> [Do this]:
Rewrite only the lines from the line with "collection date: 1950-04-14" to the line with "state / province: San José", swapping "locality" for "place" each time it occurs and leaving everything else as it is.

> [Given data]:
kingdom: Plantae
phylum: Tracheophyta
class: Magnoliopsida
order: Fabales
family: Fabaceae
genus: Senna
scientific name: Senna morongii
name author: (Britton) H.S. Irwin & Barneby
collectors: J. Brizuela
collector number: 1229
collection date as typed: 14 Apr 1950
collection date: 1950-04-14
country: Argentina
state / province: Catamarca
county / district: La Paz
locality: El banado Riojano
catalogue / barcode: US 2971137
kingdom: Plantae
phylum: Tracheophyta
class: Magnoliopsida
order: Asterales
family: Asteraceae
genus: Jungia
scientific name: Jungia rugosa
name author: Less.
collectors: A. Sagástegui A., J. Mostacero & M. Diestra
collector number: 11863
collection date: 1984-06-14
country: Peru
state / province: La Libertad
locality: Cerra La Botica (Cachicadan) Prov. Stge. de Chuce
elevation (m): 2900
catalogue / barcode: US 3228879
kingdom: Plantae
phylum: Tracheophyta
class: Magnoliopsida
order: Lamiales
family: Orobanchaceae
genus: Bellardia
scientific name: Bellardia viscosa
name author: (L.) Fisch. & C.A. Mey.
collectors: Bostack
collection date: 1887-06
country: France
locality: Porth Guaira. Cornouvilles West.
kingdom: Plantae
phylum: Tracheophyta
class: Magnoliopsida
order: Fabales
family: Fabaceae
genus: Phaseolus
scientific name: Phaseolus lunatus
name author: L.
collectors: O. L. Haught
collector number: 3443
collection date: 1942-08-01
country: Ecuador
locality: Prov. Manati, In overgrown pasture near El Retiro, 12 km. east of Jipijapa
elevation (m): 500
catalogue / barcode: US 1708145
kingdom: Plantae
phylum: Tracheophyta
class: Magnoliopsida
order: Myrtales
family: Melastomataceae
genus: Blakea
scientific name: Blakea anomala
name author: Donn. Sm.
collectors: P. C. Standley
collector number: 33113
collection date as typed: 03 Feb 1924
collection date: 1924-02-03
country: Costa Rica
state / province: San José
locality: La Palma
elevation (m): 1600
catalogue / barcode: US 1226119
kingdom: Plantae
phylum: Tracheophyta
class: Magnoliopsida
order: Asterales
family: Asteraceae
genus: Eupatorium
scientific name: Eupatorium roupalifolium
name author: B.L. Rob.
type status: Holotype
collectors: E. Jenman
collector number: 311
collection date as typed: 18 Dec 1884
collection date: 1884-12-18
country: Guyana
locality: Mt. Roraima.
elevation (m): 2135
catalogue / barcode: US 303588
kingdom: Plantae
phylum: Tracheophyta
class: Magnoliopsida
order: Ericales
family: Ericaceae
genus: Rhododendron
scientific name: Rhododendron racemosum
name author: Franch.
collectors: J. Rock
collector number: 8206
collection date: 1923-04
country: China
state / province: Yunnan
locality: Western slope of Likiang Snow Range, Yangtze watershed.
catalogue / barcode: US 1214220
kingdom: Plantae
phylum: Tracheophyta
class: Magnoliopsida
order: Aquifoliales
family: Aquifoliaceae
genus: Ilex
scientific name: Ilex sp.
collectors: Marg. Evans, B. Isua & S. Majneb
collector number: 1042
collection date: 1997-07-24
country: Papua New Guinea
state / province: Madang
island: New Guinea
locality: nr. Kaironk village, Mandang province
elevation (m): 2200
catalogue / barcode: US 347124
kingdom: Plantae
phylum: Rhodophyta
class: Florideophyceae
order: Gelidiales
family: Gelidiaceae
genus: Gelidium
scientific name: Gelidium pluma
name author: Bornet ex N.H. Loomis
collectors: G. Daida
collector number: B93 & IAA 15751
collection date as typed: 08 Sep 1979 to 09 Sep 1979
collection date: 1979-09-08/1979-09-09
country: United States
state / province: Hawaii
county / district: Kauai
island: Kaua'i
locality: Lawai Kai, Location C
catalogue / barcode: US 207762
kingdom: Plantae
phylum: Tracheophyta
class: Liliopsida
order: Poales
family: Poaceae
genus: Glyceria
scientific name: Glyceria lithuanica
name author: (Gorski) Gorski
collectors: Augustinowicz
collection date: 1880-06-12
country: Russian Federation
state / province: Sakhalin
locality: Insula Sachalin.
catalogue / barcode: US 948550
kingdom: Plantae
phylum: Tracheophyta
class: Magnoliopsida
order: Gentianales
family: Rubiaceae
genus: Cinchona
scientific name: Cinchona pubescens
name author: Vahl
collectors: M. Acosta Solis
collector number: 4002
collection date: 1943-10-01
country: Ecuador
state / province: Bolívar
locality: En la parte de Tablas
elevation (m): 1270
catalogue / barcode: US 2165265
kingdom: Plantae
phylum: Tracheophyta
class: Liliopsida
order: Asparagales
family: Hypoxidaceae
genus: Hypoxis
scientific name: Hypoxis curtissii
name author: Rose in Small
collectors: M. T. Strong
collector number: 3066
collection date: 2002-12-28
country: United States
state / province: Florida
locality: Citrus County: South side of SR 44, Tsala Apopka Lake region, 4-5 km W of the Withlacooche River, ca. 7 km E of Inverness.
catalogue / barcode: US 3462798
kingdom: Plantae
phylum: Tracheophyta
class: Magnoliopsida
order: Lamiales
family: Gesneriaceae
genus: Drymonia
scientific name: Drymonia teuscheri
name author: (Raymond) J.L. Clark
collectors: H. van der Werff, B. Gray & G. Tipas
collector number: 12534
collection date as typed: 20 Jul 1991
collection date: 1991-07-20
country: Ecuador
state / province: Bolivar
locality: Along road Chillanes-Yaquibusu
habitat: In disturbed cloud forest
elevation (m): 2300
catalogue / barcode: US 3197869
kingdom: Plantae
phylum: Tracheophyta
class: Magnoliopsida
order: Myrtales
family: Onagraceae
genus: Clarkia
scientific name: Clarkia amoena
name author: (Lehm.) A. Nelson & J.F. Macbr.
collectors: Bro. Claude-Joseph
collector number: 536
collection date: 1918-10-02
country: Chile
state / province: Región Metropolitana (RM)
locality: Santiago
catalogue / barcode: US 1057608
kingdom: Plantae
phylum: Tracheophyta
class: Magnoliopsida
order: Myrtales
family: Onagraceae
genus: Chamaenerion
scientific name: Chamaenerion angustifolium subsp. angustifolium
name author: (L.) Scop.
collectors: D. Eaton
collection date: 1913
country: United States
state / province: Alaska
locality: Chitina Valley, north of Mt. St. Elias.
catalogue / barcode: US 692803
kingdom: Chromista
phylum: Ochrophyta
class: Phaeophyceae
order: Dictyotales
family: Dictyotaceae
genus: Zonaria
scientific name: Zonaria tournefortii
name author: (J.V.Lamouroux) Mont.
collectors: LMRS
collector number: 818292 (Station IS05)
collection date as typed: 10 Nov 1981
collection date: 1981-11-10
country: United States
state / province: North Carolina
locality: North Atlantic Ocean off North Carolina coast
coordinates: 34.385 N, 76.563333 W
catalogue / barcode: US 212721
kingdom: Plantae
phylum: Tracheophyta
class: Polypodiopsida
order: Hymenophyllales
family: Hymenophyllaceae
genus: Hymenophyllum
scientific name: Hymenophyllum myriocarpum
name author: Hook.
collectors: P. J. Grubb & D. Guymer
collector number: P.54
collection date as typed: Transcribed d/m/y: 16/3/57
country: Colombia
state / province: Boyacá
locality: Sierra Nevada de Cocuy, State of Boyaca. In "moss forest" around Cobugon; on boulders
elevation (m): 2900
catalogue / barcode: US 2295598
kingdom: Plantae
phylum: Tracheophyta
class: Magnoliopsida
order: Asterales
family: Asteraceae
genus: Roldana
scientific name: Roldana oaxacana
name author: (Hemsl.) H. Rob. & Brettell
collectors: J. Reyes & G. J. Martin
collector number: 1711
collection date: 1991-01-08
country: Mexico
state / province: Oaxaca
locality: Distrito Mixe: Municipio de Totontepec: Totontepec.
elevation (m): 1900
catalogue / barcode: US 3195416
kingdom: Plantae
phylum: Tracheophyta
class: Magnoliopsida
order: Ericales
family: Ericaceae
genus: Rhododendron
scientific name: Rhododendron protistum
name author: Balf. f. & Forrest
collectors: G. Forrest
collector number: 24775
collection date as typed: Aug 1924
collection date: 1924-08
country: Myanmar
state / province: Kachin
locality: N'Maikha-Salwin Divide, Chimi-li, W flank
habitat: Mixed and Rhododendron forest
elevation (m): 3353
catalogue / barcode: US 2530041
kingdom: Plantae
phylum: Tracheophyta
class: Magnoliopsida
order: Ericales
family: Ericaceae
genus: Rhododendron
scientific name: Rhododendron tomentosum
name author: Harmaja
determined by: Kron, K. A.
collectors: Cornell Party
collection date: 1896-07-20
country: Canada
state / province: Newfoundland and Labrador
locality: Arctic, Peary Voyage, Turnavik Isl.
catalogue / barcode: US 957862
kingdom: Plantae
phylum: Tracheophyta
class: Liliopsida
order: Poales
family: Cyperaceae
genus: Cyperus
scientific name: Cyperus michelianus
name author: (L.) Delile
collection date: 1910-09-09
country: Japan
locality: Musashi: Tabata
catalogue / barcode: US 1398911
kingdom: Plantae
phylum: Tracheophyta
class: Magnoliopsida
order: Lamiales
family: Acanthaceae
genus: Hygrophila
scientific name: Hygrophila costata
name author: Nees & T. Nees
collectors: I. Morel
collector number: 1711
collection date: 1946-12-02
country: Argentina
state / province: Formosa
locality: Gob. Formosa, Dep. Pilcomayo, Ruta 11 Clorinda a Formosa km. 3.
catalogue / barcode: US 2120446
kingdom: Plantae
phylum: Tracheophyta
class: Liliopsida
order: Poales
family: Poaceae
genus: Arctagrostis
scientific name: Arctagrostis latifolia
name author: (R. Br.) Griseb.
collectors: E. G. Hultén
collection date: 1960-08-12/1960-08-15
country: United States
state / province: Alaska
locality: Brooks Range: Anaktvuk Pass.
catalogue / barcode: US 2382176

> [Solution]:
collection date: 1950-04-14
country: Argentina
state / province: Catamarca
county / district: La Paz
place: El banado Riojano
catalogue / barcode: US 2971137
kingdom: Plantae
phylum: Tracheophyta
class: Magnoliopsida
order: Asterales
family: Asteraceae
genus: Jungia
scientific name: Jungia rugosa
name author: Less.
collectors: A. Sagástegui A., J. Mostacero & M. Diestra
collector number: 11863
collection date: 1984-06-14
country: Peru
state / province: La Libertad
place: Cerra La Botica (Cachicadan) Prov. Stge. de Chuce
elevation (m): 2900
catalogue / barcode: US 3228879
kingdom: Plantae
phylum: Tracheophyta
class: Magnoliopsida
order: Lamiales
family: Orobanchaceae
genus: Bellardia
scientific name: Bellardia viscosa
name author: (L.) Fisch. & C.A. Mey.
collectors: Bostack
collection date: 1887-06
country: France
place: Porth Guaira. Cornouvilles West.
kingdom: Plantae
phylum: Tracheophyta
class: Magnoliopsida
order: Fabales
family: Fabaceae
genus: Phaseolus
scientific name: Phaseolus lunatus
name author: L.
collectors: O. L. Haught
collector number: 3443
collection date: 1942-08-01
country: Ecuador
place: Prov. Manati, In overgrown pasture near El Retiro, 12 km. east of Jipijapa
elevation (m): 500
catalogue / barcode: US 1708145
kingdom: Plantae
phylum: Tracheophyta
class: Magnoliopsida
order: Myrtales
family: Melastomataceae
genus: Blakea
scientific name: Blakea anomala
name author: Donn. Sm.
collectors: P. C. Standley
collector number: 33113
collection date as typed: 03 Feb 1924
collection date: 1924-02-03
country: Costa Rica
state / province: San José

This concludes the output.